On 05/09/2012 09:08 PM, mark florisson wrote:
On 9 May 2012 19:56, Robert Bradshaw<rober...@gmail.com>  wrote:
On Tue, May 8, 2012 at 3:35 AM, mark florisson
<markflorisso...@gmail.com>  wrote:
On 8 May 2012 10:47, Dag Sverre Seljebotn<d.s.seljeb...@astro.uio.no>  wrote:

After some thinking I believe I can see more clearly where Mark is coming
from. To sum up, it's either

A) Keep both np.ndarray[double] and double[:] around, with clearly defined
and separate roles. np.ndarray[double] implementation is revamped to allow
fast slicing etc., based on the double[:] implementation.

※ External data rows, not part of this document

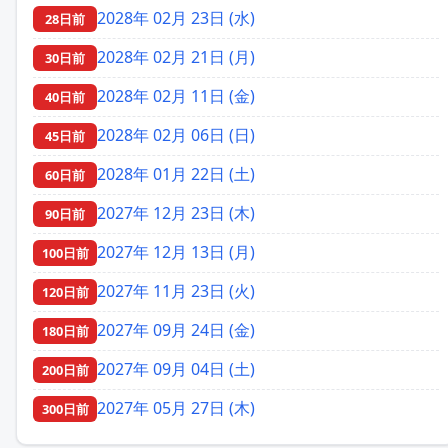
2028年 02月 23日 (水)
28日前
2028年 02月 21日 (月)
30日前
2028年 02月 11日 (金)
40日前
2028年 02月 06日 (日)
45日前
2028年 01月 22日 (土)
60日前
2027年 12月 23日 (木)
90日前
2027年 12月 13日 (月)
100日前
2027年 11月 23日 (火)
120日前
2027年 09月 24日 (金)
180日前
2027年 09月 04日 (土)
200日前
2027年 05月 27日 (木)
300日前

B) Deprecate np.ndarray[double] sooner rather than later, but make double[:]
have functionality that is *really* close to what np.ndarray[double]
currently does. In most cases one should be able to basically replace
np.ndarray[double] with double[:] and the code should continue to work just
like before; difference is that if you pass in anything else than a NumPy
array, it will likely fail with a runtime AttributeError at some point
rather than fail a PyType_Check.

That's a good summary. I have a big preference for B here, but I agree
that treating a typed memoryview as both a user object (possibly
converted through callback) and a typed memoryview "subclass" is quite
magicky.

With the talk of overlay modules and go-style interface, being able to
specify the type of an object as well as its bufferness could become
more interesting than it even is now. The notion of supporting
multiple interfaces, e.g.

cdef np.ndarray&  double[:] my_array

could obviate the need for np.ndarray[double]. Until we support
something like this, or decide to reject it, I think we need to keep
the old-style syntax around. (np.ndarray[double] could even become
this intersection type to gain all the new features before we decide
on a appropriate syntax).

It's kind of interesting but also kind of a pain to declare everywhere
like that. Buffer syntax should by no means deprecated in the near
future, but at some point it will be better to have one way to do
things, whether slightly magicky or more convoluted or not. Also, as
Dag mentioned, if we want fused extension types it makes more sense to
remove buffer syntax to disambiguate this and avoid context-dependent
special casing (e.g. np.ndarray and array.array).

I don't think it hurts to have two ways of doing things if they are sufficiently well-motivated, sufficiently well-defined, and sufficiently different from one another.

The original reason I wanted double[:] was to stop tying ourselves to NumPy and don't promise to be compatible, because of the polymorphic aspect of NumPy. I think in the future, the Python behaviour of, say, +, in np.ndarray is going to be different from what we have today. You'll have the + fetching data over the network in some cases, or treating NA in special ways (I think there might be over a thousand about NA on the NumPy now?). In short, lots of stuff can be going on that we can't emulate in Cython.

OTOH, perhaps that doesn't matter -- we just raise an exception for the NumPy arrays that we can't deal with, and move on...

I wouldn't particularly mind something concise like 'm.obj'.
The AttributeError would be the case as usual, when a python object
doesn't have the right interface.

Having to insert the .obj in there does make it more painful to
convert existing Python code.

Yes, hence my slight bias towards magicky. But I do fully agree with
all opposing arguments that say "too much magic". I just prefer to be
pragmatic here :)

It's a very big decision. I think two or three alternatives are starting to crystallise; but to choose between them I think it calls for a CEP with code examples, and a request for comment on both cython-users and numpy-discussion.

Until that happens, avoiding any magic seems like a conservative forward-compatible default.